After “a very difficult” fiscal year 2019 that ended on Dec. 28, Kraft Heinz plans to increase its media spend by 30% and halve the number of agencies it works with.
U.S. net sales in fiscal 2019 declined 2.7%, with cheese, coffee, cold cuts and bacon posting drops, while condiments and sauces grew.
The investment community was expecting more specific guidance within the next three months on exactly what Kraft Heinz is doing to restore sales growth and stem declines in product distribution. But on an earnings call last week, CEO Miguel Patricio said disclosure of that strategy would have to wait until May.
“I think it's appropriate to start today's update by recognizing that 2019 was a very difficult year for Kraft Heinz, for our employees, our board and our stakeholders,” said Patricio.
Shortly after the call, Fitch Ratings and S&P Global Ratings pushed their ratings of the company into junk territory.
Almost five years since the merger of Kraft Foods and H.J. Heinz, the combined entity continues to deal with the impact of cost-cutting and shifts in consumer tastes while rationalizing the operations of an enterprise that spans 40 countries.

==================================================

§ Work instruction A
Do these statements agree with the passage on Kraft Heinz? For each, answer yes or no and quote the words from the passage that decide it. (i) Kraft Heinz plans to reduce its media spend. (ii) Condiments and sauces grew in fiscal 2019. (iii) Patricio said the strategy would be disclosed in May.
§ Work instruction B
Can you rewrite the paragraph of the passage on Kraft Heinz that begins "The investment community was expecting" more briefly, keeping its main facts?
§ Work instruction C
Proceed with the passage on Kraft Heinz, picking up after its final sentence.

§ Data below
==================================================

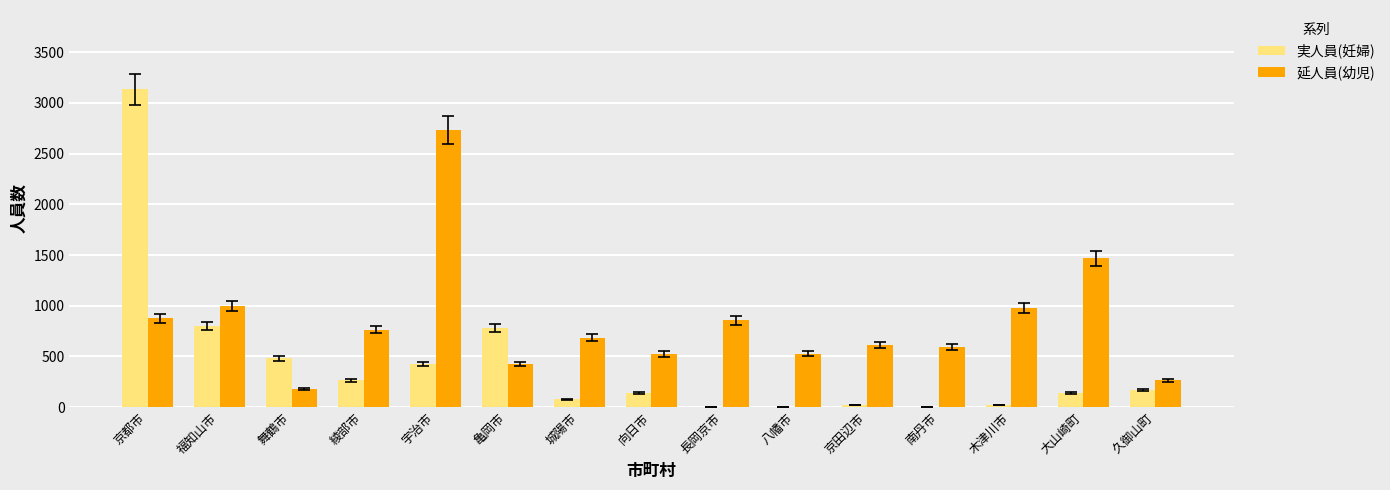

The 実人員(妊婦) series shows 1294 at 京都市. True or false?

False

==================================================

§ Answer A
(i) No: "increase its media spend by 30%"
(ii) Yes: "while condiments and sauces grew"
(iii) Yes: "disclosure of that strategy would have to wait until May"

§ Answer B
Investors expected detailed guidance within three months on how Kraft Heinz would restore sales growth and halt declines in product distribution. On last week's earnings call, however, CEO Miguel Patricio said the strategy would not be disclosed until May.

§ Answer C
Following the July 2015 merger, there were lots of operational redundancies. “So there’s the possibilities of synergies by cutting. But after two years, cutting becomes dangerous,” said Patricio.
There will be 50% fewer product innovation initiatives in 2020, according to Patricio, and the company will redirect spending “disproportionately towards support of our flagship brands. We are also finding efficiencies in nonworking marketing, such as fewer research dollars necessary for the more concentrated innovation pipeline I just mentioned, as well as cutting the number of agencies we employ in half.”
Marketing Daily reached out to Kraft Heinz for clarification on timing of the agency cuts, but did not hear back by deadline.
The company has also been trimming back its SKU count, with fiscal 2018 being the first year such cutting began since the merger.
“In 2020, we will accelerate the rate of reduction to bring us back to below 2016 levels,” said Patricio.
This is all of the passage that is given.